The meeting was sponsored by the LA Chapter of the National Campaign for Jobs and Income Support, a coalition of 1,000 grassroots community organizations in 42 states that work on poverty and economic justice issues. Welfare recipients and representatives from groups such as Coalition for Humane Immigrant Rights of Los Angeles (CHIRLA), ACORN and the Los Angeles Coalition to End Hunger and Homelessness spoke on topics including education and training, childcare, living wage jobs and public assistance benefits for immigrants.

Also speaking at the forum were Linda Chavez-Thompson, vice president AFL-CIO, and Reps. Hilda Solis (D-Calif.), Maxine Waters (D-Calif.) and Lucille Roybal-Allard (D-Calif.). Sen. Barbara Boxer (D-Calif.), though unable to attend, spoke to the audience via videotape.

With Bush administration support, the Republican-controlled House recently passed a welfare bill that makes further cuts in public assistance while at the same time, increases the number of hours a recipient must work in order to maintain benefits. Under the House bill, a welfare recipient must work 40 hours per week, 24 hours of which must be in work-related activities that are not related to education and vocational training. But even in the remaining 16 hours that can be devoted to education and training, the limits are severe. The bill limits the training and education to just three months in a 24-month period, with little or no help for childcare.

The Senate is currently set to begin debate on its version of the welfare bill. A number of Senate Democrats, including Boxer, are drafting alternative proposals that would expand childcare benefits and allow welfare recipients to substitute education and training hours in place of the rigid work requirements.

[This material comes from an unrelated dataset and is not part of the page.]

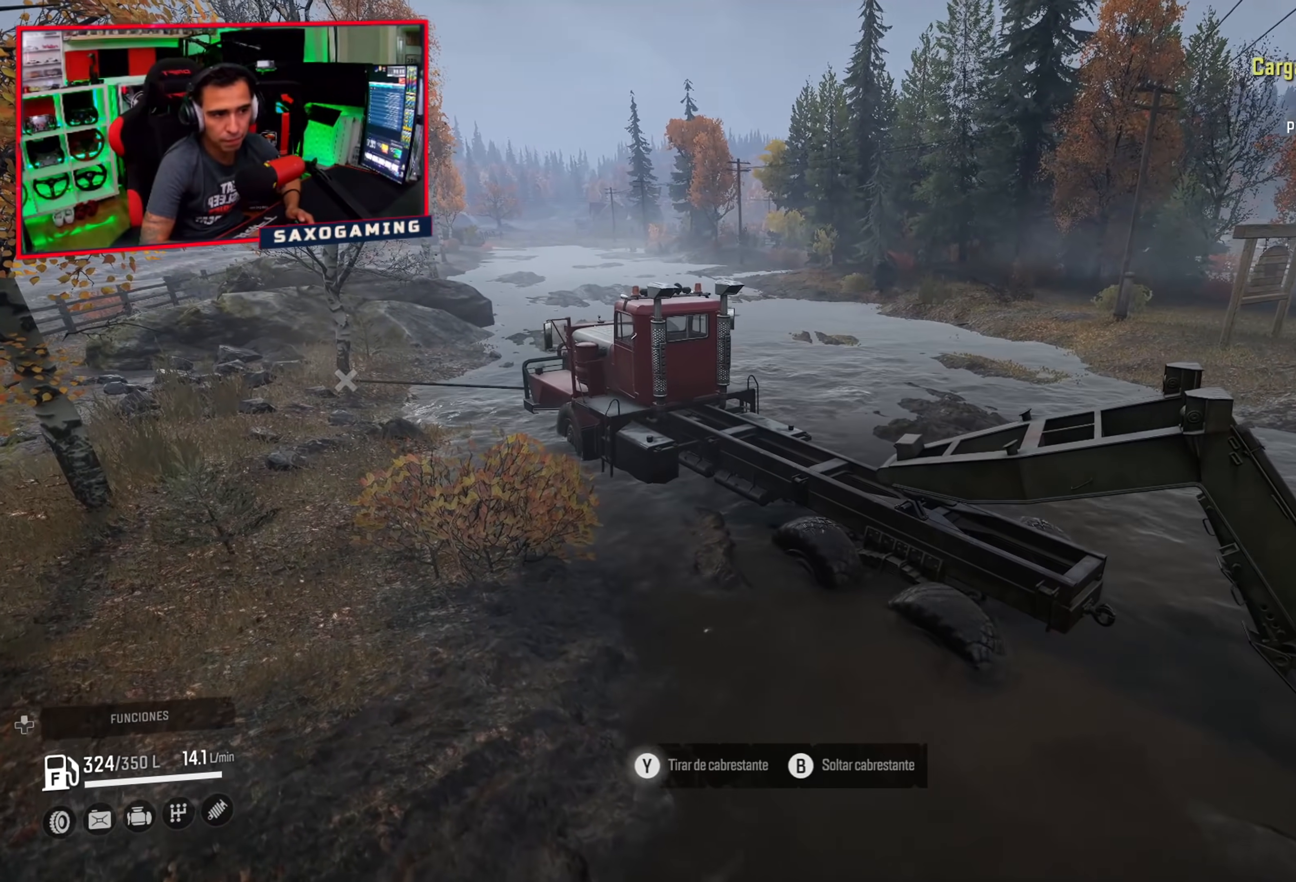
{"buttons": ["Y", "R2"], "left_stick": "center", "right_stick": "center", "events": [[167, "left_stick", "center"]]}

Solis criticized the limits on training, education and childcare under the House bill, and called for eligibility rules that “help instead of hinder” welfare recipients as they try to break the cycle of poverty. She also supported the restoration of public assistance eligibility to immigrants. “They [immigrants] pay their taxes, why shouldn’t they be eligible to receive benefits?”

Chavez-Thompson blasted the Bush administration and its conservative allies in Congress for “their so-called reforms that kick families out of their homes, leave children without enough to eat, and shrinks welfare rolls but never gives people a chance to move out of poverty.”

Welfare is an especially important issue in Los Angeles, since LA County has a larger welfare caseload than most states. When the five-year limit on assistance is reached next January, between 35,000 and 40,000 recipients will automatically lose eligibility.

Waters called for an increased activism to fight the “Republican assault on the poor.” Thee Republicans, she said, “aren’t really talking about welfare reform, they’re really talking about welfare punishment. They want their constituents to believe that welfare recipients are the problem. But it’s the Enrons of the world who are really the problem.”

At the conclusion of the meeting, about 300 participants marched to the busy street corner of Wilshire and Vermont for a rally, where they displayed a giant billboard that displayed slogans supporting welfare rights.